Near-term Plan (within 6 months) • Build the real development/test environment. • Modify WCS server so that it can work as the client to another WCS server remotely located in other machine. • to fetch just the right amount of data to the requested machine within the Grid. • Test the service concepts • Register services in MCS • Couple services with data • enable to search available services associated with data • enable to search available data with a given service • Develop fundamental data services • Reformatting, subsetting/resampling • Georectification/reprojection • Supervised and unsupervised classification services
The NASA EOSDIS Data Pools • The NASA EOSDIS project is implementing data pools that contains huge amount of remote sensing data on-line for users to directly and rapidly access. • The data pools will be operated at each of nine NASA’s distributed active archive centers (DAACs). • Each data pool will provide discipline-specific EOSDIS data archived at the DAAC. • DAACs are connected through the high-speed network • Currently there are total four operational data pools at GSFC, Langley, EDC, and NSIDC. • Both data search through search criteria and data finding through browsing/drilling-down are provided. • ftp for data downloading. No data services is provided. • OGC WCS interface is being implemented. • provide better data access than FTP.
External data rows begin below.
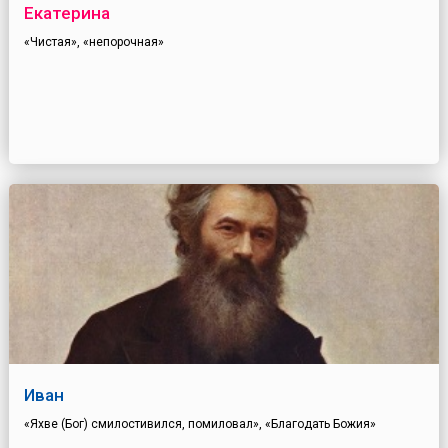
Екатерина
«Чистая», «непорочная»
Иван
«Яхве (Бог) смилостивился, помиловал», «Благодать Божия»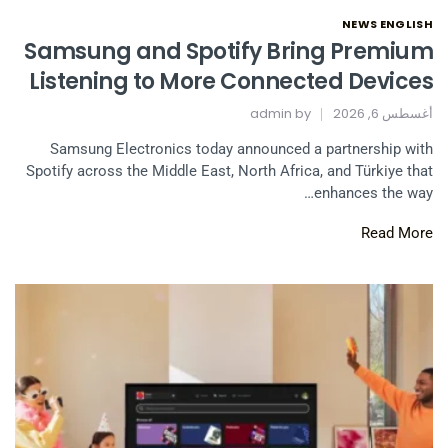
NEWS ENGLISH
Samsung and Spotify Bring Premium
Listening to More Connected Devices
أغسطس 6, 2026
by
admin
Samsung Electronics today announced a partnership with
Spotify across the Middle East, North Africa, and Türkiye that
enhances the way…
Read More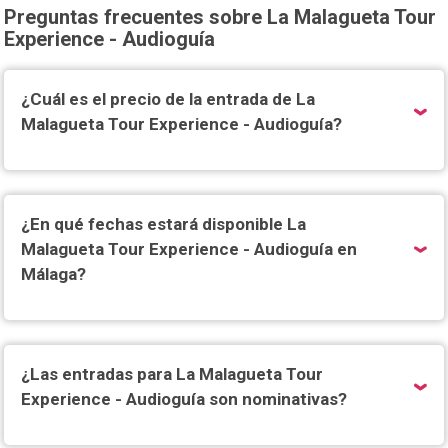
Preguntas frecuentes sobre La Malagueta Tour
Experience - Audioguía
¿Cuál es el precio de la entrada de La
Malagueta Tour Experience - Audioguía?
¿En qué fechas estará disponible La
Malagueta Tour Experience - Audioguía en
Málaga?
¿Las entradas para La Malagueta Tour
Experience - Audioguía son nominativas?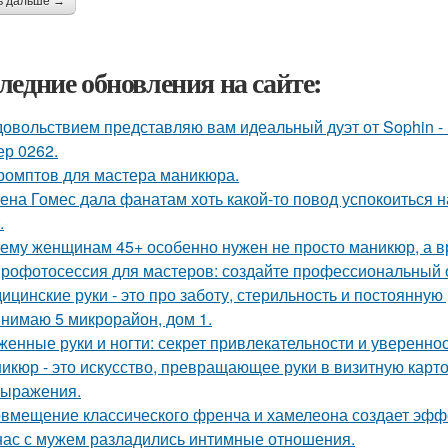
ь дальше →
ледние обновления на сайте:
довольствием представляю вам идеальный дуэт от Sophin - 
ер 0262.
ромптов для мастера маникюра.
ена Гомес дала фанатам хоть какой-то повод успокоиться н
.
ему женщинам 45+ особенно нужен не просто маникюр, а вр
рофотосессия для мастеров: создайте профессиональный о
ицинские руки - это про заботу, стерильность и постоянную 
нимаю 5 микрорайон, дом 1.
женные руки и ногти: секрет привлекательности и увереннос
икюр - это искусство, превращающее руки в визитную карточ
ыражения.
вмещение классического френча и хамелеона создает эффе
нас с мужем разладились интимные отношения.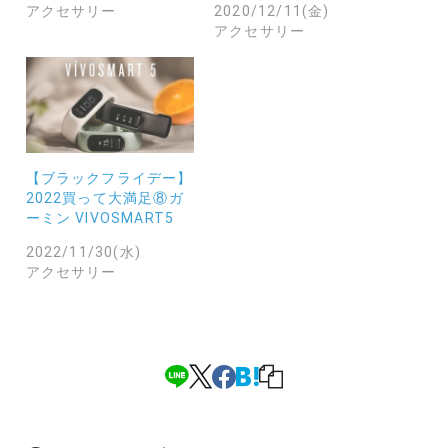
アクセサリー
2020/12/11(金)
アクセサリー
【ブラックフライデー】
2022買って大満足⑧ガ
ーミン VIVOSMART5
2022/11/30(水)
アクセサリー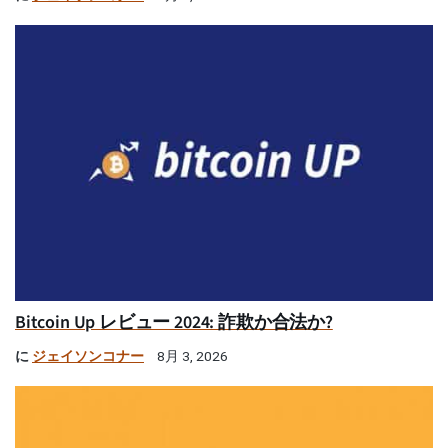
Bitcoin Up レビュー 2024: 詐欺か合法か?
に
ジェイソンコナー
8月 3, 2026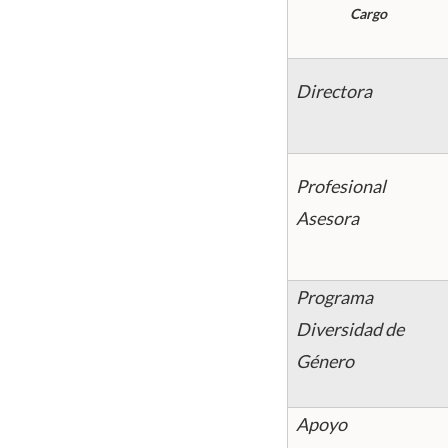
Cargo
Directora
Profesional
Asesora
Programa
Diversidad de
Género
Apoyo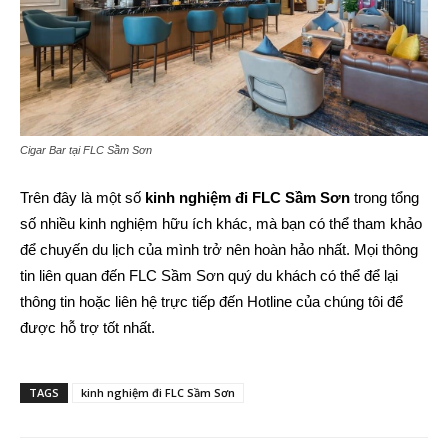
Cigar Bar tại FLC Sầm Sơn
Trên đây là một số
kinh nghiệm đi FLC Sầm Sơn
trong tổng
số nhiều kinh nghiệm hữu ích khác, mà bạn có thể tham khảo
để chuyến du lịch của mình trở nên hoàn hảo nhất. Mọi thông
tin liên quan đến FLC Sầm Sơn quý du khách có thể để lại
thông tin hoặc liên hệ trực tiếp đến Hotline của chúng tôi để
được hỗ trợ tốt nhất.
TAGS
kinh nghiệm đi FLC Sầm Sơn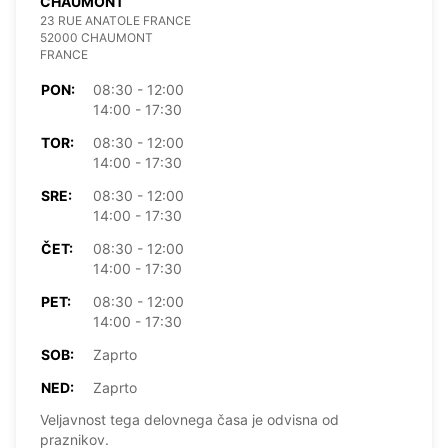
CHAUMONT
23 RUE ANATOLE FRANCE
52000 CHAUMONT
FRANCE
PON:
08:30 - 12:00
14:00 - 17:30
TOR:
08:30 - 12:00
14:00 - 17:30
SRE:
08:30 - 12:00
14:00 - 17:30
ČET:
08:30 - 12:00
14:00 - 17:30
PET:
08:30 - 12:00
14:00 - 17:30
SOB:
Zaprto
NED:
Zaprto
Veljavnost tega delovnega časa je odvisna od
praznikov.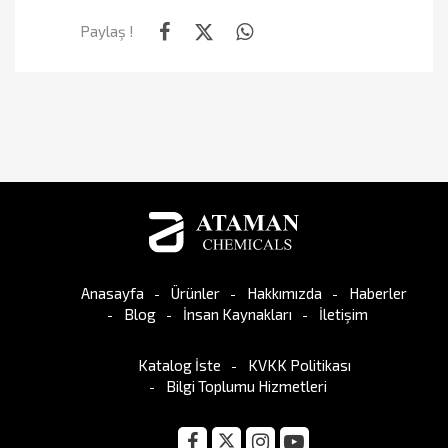
Paylaş !
Anasayfa
Ürünler
Hakkımızda
Haberler
Blog
İnsan Kaynakları
İletişim
Katalog İste
KVKK Politikası
Bilgi Toplumu Hizmetleri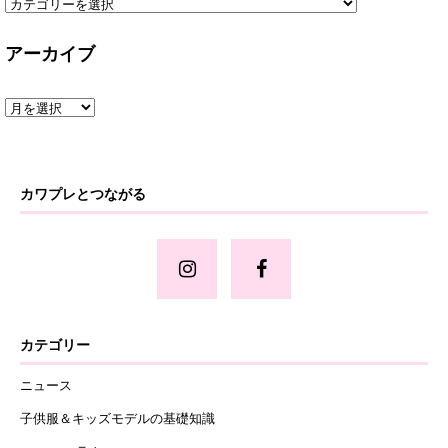
アーカイブ
カワプレとつながる
カテゴリー
ニュース
子供服＆キッズモデルの基礎知識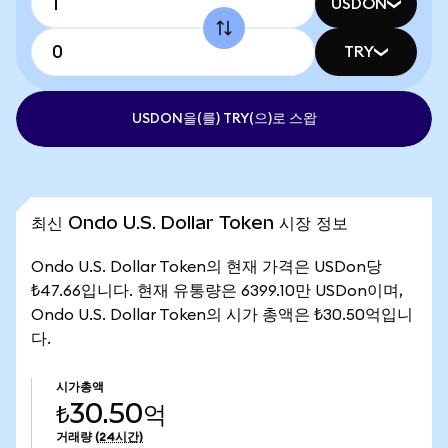
USDON
TRY
USDON을(를) TRY(으)로 스왑
최신 Ondo U.S. Dollar Token 시장 정보
Ondo U.S. Dollar Token의 현재 가격은 USDon당
₺47.66입니다. 현재 유통량은 6399.10만 USDon이며,
Ondo U.S. Dollar Token의 시가 총액은 ₺30.50억입니
다.
시가총액
₺30.50억
거래량
(24시간)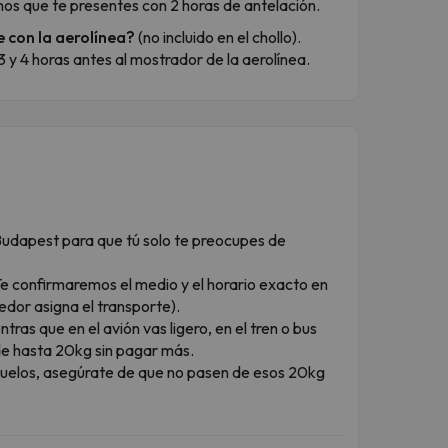
os que te presentes con 2 horas de antelación.
 con la aerolínea?
(no incluido en el chollo).
y 4 horas antes al mostrador de la aerolínea.
Budapest para que tú solo te preocupes de
e confirmaremos el medio y el horario exacto en
edor asigna el transporte).
tras que en el avión vas ligero, en el tren o bus
de hasta 20kg sin pagar más.
 vuelos, asegúrate de que no pasen de esos 20kg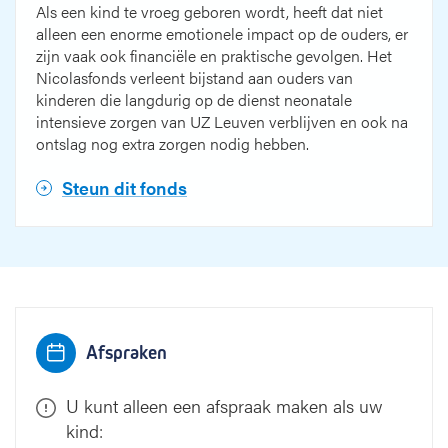
Als een kind te vroeg geboren wordt, heeft dat niet
alleen een enorme emotionele impact op de ouders, er
zijn vaak ook financiële en praktische gevolgen. Het
Nicolasfonds verleent bijstand aan ouders van
kinderen die langdurig op de dienst neonatale
intensieve zorgen van UZ Leuven verblijven en ook na
ontslag nog extra zorgen nodig hebben.
Steun dit fonds
Afspraken
U kunt alleen een afspraak maken als uw
kind: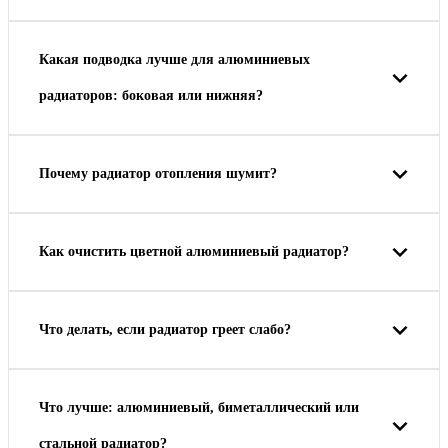
Какая подводка лучше для алюминиевых
радиаторов: боковая или нижняя?
Почему радиатор отопления шумит?
Как очистить цветной алюминиевый радиатор?
Что делать, если радиатор греет слабо?
Что лучше: алюминиевый, биметаллический или
стальной радиатор?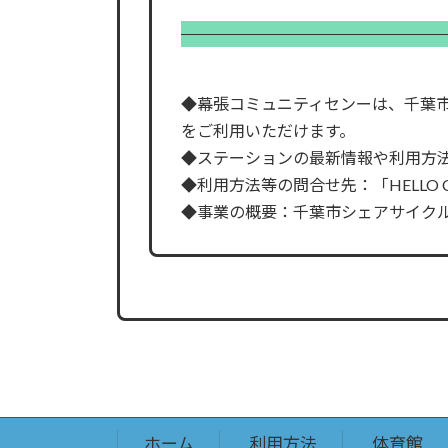
◆幕張コミュニティセンーは、千葉
をご利用いただけます。
◆ステーションの最新情報や利用方法
◆利用方法等の問合せ先：「HELLO CYC
◆事業の概要：千葉市シェアサイク
ホーム
利用方法
体育館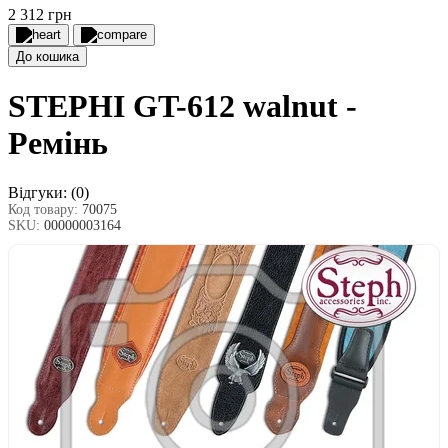
2 312 грн
До кошика
STEPHI GT-612 walnut -
Ремінь
Відгуки:
(0)
Код товару:
70075
SKU:
00000003164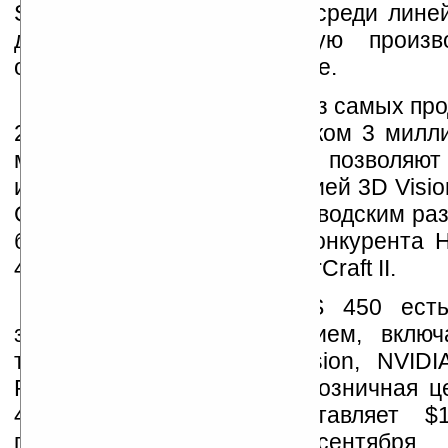
Sonic Platinum – королева среди лин
демонстрирует высочайшую произво
оставаясь доступной по цене.
StarCraft II стала одной из самых п
2010 года, разойдясь тиражом 3 милл
месяц. Видеокарты Palit 400 позволяют 
игру еще глубже с технологией 3D Visio
GTS 450 Sonic Platinum с заводским ра
быстрее своего главного конкурента 
40% быстрее HD 5750 в StarCraft II.
У видеокарт Palit GTS 450 ест
завладеть вашим вниманием, включ
технологии NVIDIA 3D Vision, NVIDI
PhysX. Рекомендованная розничная це
450 Sonic Platinum составляет $1
появятся в продаже в конце сентября.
The CEOS Grid Data Pool Application • Deploy the geospatial Grid software developed by GMU-led team to data pools as one of CEOS Grid Applications • Initially at NASA Goddard DAAC. • Intend to expand to all data pools. • The application will provide • secured sharing of computing resources among the data pools. • a single point of entry to all resources in the pools--location transparent. • geospatial standard-based data discovery and access. • Automatic data transformation services • Virtual data services • Interactive geospatial modeling, execution, and model sharing.
Contribution to the CEOS Grid Activities • Share the technology, software, and experience with other CEOS Grid application projects • Contribute the Grid data pool application to the CEOS Grid testbed for technology demonstration. • The technology and the software created by this project can be used to create a CEOS-based Global EO Data and Information Grid • Support globally sharing the EO data, information, and/or computational resources. • Support International scientific and EO initiatives such as Integrated Global Observation System (IGOS). • Support the use of EO data/information in the developing countries for environmental monitoring and decision support.